- Records for this task
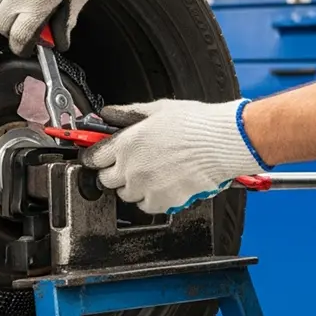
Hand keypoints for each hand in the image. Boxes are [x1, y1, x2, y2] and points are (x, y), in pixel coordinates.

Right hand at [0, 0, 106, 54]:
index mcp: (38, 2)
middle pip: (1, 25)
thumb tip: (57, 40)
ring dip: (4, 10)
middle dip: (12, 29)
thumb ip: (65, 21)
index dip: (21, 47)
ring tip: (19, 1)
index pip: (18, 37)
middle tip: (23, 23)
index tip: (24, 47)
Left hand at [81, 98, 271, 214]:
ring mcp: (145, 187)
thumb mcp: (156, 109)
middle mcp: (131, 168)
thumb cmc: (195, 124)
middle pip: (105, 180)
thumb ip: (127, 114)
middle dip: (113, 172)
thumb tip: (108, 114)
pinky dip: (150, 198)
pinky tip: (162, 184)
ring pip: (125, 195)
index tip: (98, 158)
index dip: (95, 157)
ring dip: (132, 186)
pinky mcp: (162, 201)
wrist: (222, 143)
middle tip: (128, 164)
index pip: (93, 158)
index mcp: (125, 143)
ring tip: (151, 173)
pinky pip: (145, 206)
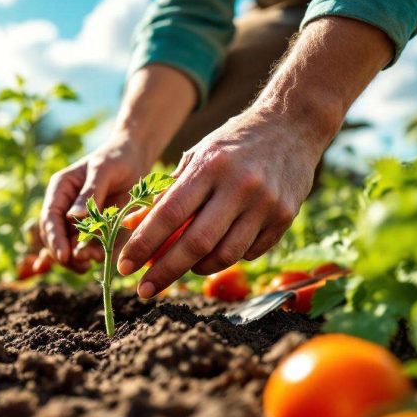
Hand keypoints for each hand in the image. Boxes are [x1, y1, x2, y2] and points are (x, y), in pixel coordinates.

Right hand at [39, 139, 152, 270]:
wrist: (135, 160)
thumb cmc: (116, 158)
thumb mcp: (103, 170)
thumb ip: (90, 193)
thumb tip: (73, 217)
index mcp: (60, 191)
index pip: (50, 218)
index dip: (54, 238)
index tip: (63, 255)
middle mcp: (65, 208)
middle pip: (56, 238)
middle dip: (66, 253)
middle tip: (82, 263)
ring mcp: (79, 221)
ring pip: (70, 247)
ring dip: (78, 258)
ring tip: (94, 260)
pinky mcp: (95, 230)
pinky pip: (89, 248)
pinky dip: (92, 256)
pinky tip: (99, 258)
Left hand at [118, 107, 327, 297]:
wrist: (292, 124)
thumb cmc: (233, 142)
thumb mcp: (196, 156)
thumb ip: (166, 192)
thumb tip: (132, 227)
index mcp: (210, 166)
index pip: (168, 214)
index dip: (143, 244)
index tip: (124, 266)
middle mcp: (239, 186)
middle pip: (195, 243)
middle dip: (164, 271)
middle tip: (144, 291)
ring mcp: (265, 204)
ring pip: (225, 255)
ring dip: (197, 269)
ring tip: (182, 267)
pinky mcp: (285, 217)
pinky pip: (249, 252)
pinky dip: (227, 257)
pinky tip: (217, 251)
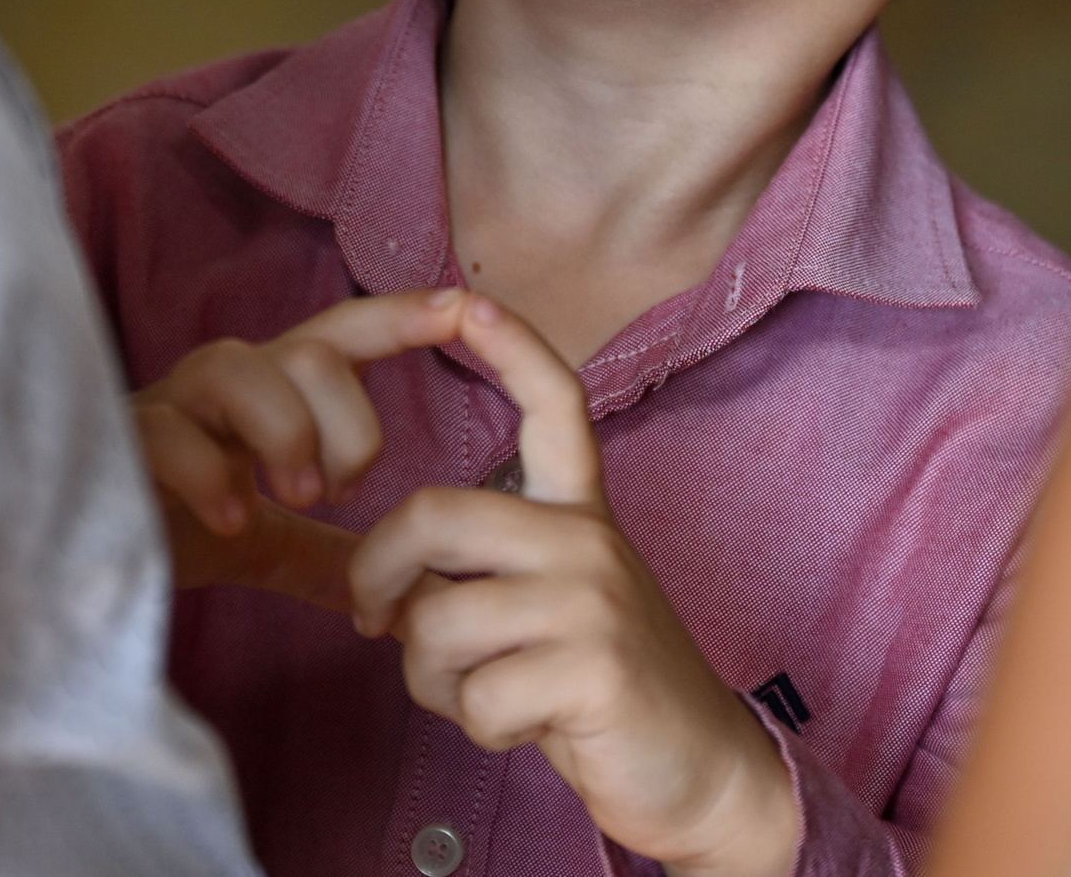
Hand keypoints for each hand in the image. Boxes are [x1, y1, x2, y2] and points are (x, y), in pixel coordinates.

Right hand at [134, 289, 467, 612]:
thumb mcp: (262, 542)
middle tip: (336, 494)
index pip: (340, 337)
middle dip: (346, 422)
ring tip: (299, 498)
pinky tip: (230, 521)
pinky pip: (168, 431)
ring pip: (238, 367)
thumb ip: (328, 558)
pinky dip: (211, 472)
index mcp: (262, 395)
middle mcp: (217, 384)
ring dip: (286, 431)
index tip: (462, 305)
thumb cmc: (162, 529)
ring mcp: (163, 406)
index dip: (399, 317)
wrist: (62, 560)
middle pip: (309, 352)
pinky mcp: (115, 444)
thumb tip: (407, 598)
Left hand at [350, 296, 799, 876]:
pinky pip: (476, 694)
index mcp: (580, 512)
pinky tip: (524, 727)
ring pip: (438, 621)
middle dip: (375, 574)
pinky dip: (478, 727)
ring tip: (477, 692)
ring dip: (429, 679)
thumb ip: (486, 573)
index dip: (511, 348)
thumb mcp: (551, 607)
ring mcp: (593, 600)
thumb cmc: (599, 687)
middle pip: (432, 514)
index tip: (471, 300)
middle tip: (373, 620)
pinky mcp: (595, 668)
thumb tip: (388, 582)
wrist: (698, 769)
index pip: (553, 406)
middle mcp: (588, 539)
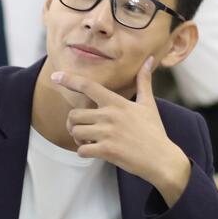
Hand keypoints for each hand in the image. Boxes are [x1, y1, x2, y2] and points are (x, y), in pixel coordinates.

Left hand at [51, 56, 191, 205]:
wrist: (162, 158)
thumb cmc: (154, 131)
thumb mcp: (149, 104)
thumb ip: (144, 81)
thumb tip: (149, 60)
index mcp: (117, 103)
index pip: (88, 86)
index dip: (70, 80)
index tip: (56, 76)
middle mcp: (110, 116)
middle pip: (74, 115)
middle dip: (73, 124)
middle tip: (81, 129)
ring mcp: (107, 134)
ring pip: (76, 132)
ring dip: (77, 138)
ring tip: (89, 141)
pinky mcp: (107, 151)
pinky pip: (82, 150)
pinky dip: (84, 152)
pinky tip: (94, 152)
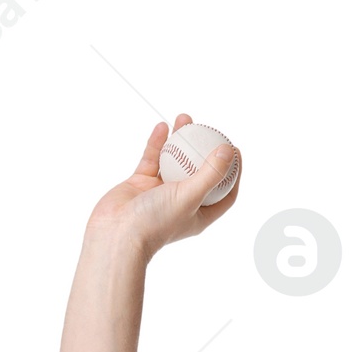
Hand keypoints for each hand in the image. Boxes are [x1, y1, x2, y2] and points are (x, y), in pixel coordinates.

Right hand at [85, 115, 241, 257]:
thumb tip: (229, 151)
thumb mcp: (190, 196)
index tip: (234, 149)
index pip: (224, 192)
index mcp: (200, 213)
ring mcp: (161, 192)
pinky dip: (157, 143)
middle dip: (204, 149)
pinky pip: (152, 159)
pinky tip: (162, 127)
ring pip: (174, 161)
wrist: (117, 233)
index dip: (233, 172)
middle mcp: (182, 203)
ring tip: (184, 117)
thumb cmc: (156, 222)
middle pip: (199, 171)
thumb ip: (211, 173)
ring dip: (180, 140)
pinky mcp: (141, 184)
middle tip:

- Exercise instructions
The entries above should be retyped word for word, with all pictures omitted.

- Response to this task
Hand keypoints for each hand in the image. Boxes are [x1, y1, x2, y2] and points are (x, y), in pixel coordinates.

Right hand at [0, 0, 106, 54]:
index mcp: (38, 2)
middle pip: (1, 25)
thumb tip: (57, 40)
ring dip: (4, 10)
middle dip: (12, 29)
thumb ip: (65, 21)
index dip: (21, 47)
ring tip: (19, 1)
index pip: (18, 37)
middle tip: (23, 23)
index tip: (24, 47)
Left hand at [81, 98, 271, 214]:
ring mcp: (145, 187)
thumb mcp: (156, 109)
middle mcp: (131, 168)
thumb cmc: (195, 124)
middle pip: (105, 180)
thumb ip: (127, 114)
middle dip: (113, 172)
thumb tip: (108, 114)
pinky dip: (150, 198)
pinky tip: (162, 184)
ring pip: (125, 195)
index tip: (98, 158)
index dip: (95, 157)
ring dip: (132, 186)
pinky mcp: (162, 201)
wrist: (222, 143)
middle tip: (128, 164)
index pip: (93, 158)
index mcp: (125, 143)
ring tip: (151, 173)
pinky pip: (145, 206)
Hand keypoints for each hand in the image. Boxes are [x1, y1, x2, y2] and points are (x, y), in pixel coordinates.

Right hand at [39, 139, 152, 270]:
wrist: (135, 160)
thumb cmc: (116, 158)
thumb mcp: (103, 170)
thumb ip: (90, 193)
thumb tip: (73, 217)
index mcp: (60, 191)
index pip: (50, 218)
index dip: (54, 238)
index tip: (63, 255)
middle mcp: (65, 208)
middle pip: (56, 238)
middle dip: (66, 253)
middle tip: (82, 263)
ring mcp: (79, 221)
ring pip: (70, 247)
ring dip: (78, 258)
ring tip: (94, 260)
pinky mcp: (95, 230)
pinky pip: (89, 248)
pinky dip: (92, 256)
pinky tip: (99, 258)
Left hand at [118, 107, 327, 297]:
wrist: (292, 124)
thumb cmc: (233, 142)
thumb mcp: (196, 156)
thumb ip: (166, 192)
thumb tip: (132, 227)
index mcp: (210, 166)
index pip: (168, 214)
index dip: (143, 244)
index tip: (124, 266)
middle mcp: (239, 186)
middle pip: (195, 243)
middle dip: (164, 271)
middle tip: (144, 291)
ring mcp: (265, 204)
ring pip: (225, 255)
ring dip: (197, 269)
ring tip: (182, 267)
pinky mcp: (285, 217)
pinky pip: (249, 252)
pinky dip: (227, 257)
pinky tip: (217, 251)
Hand keypoints for each hand in the image. Boxes are [x1, y1, x2, y2] and points are (x, y), in pixel coordinates.

Right hand at [134, 289, 467, 612]:
thumb mcp: (262, 542)
middle tip: (336, 494)
index pip: (340, 337)
middle dip: (346, 422)
ring tip: (299, 498)
pinky tip: (230, 521)
pinky pip: (168, 431)
ring pip: (238, 367)
thumb ip: (328, 558)
pinky dip: (211, 472)
index mcp: (262, 395)
middle mcp: (217, 384)
ring dip: (286, 431)
index tip: (462, 305)
thumb cmc: (162, 529)
ring mcp: (163, 406)
index dip: (399, 317)
wrist: (62, 560)
middle pip: (309, 352)
pinky mcp: (115, 444)
thumb tip: (407, 598)
Left hand at [350, 296, 799, 876]:
pinky pip: (476, 694)
index mcp: (580, 512)
pinky tip: (524, 727)
ring pip: (438, 621)
middle dip: (375, 574)
pinky dip: (478, 727)
ring tip: (477, 692)
ring dip: (429, 679)
thumb ip: (486, 573)
index dip: (511, 348)
thumb mcp: (551, 607)
ring mcp: (593, 600)
thumb cmc: (599, 687)
middle pip: (432, 514)
index tip: (471, 300)
middle tip: (373, 620)
pinky mcp: (595, 668)
thumb tip: (388, 582)
wrist: (698, 769)
index pip: (553, 406)
middle mcp: (588, 539)
Hand keypoints for each hand in the image. Boxes are [x1, y1, x2, y2] and points are (x, y), in pixel coordinates.

Left hand at [51, 56, 191, 205]:
wrist: (162, 158)
thumb cmc: (154, 131)
thumb mcp: (149, 104)
thumb ip: (144, 81)
thumb tip: (149, 60)
index mcp: (117, 103)
index pip: (88, 86)
index dip: (70, 80)
index tip: (56, 76)
middle mcp: (110, 116)
middle pip: (74, 115)
middle dip: (73, 124)
middle tip: (81, 129)
ring mcp: (107, 134)
ring pip: (76, 132)
ring dip: (77, 138)
ring tip: (89, 141)
pinky mcp: (107, 151)
pinky pip: (82, 150)
pinky dip: (84, 152)
pinky tip: (94, 152)
Hand keypoints for each hand in the image. Boxes are [x1, y1, x2, y2] and points are (x, y), in pixel coordinates.

Right hand at [85, 115, 241, 257]:
thumb tip: (229, 151)
thumb mcp: (190, 196)
index tip: (234, 149)
index pip: (224, 192)
index mcp: (200, 213)
ring mcp: (161, 192)
pinky dip: (157, 143)
middle dip: (204, 149)
pinky pip: (152, 159)
pinky tip: (162, 127)
ring pip: (174, 161)
wrist: (117, 233)
index dip: (233, 172)
middle mcp: (182, 203)
ring tip: (184, 117)
thumb cmc: (156, 222)
middle pip: (199, 171)
thumb ip: (211, 173)
ring dip: (180, 140)
pinky mcp: (141, 184)
middle tip:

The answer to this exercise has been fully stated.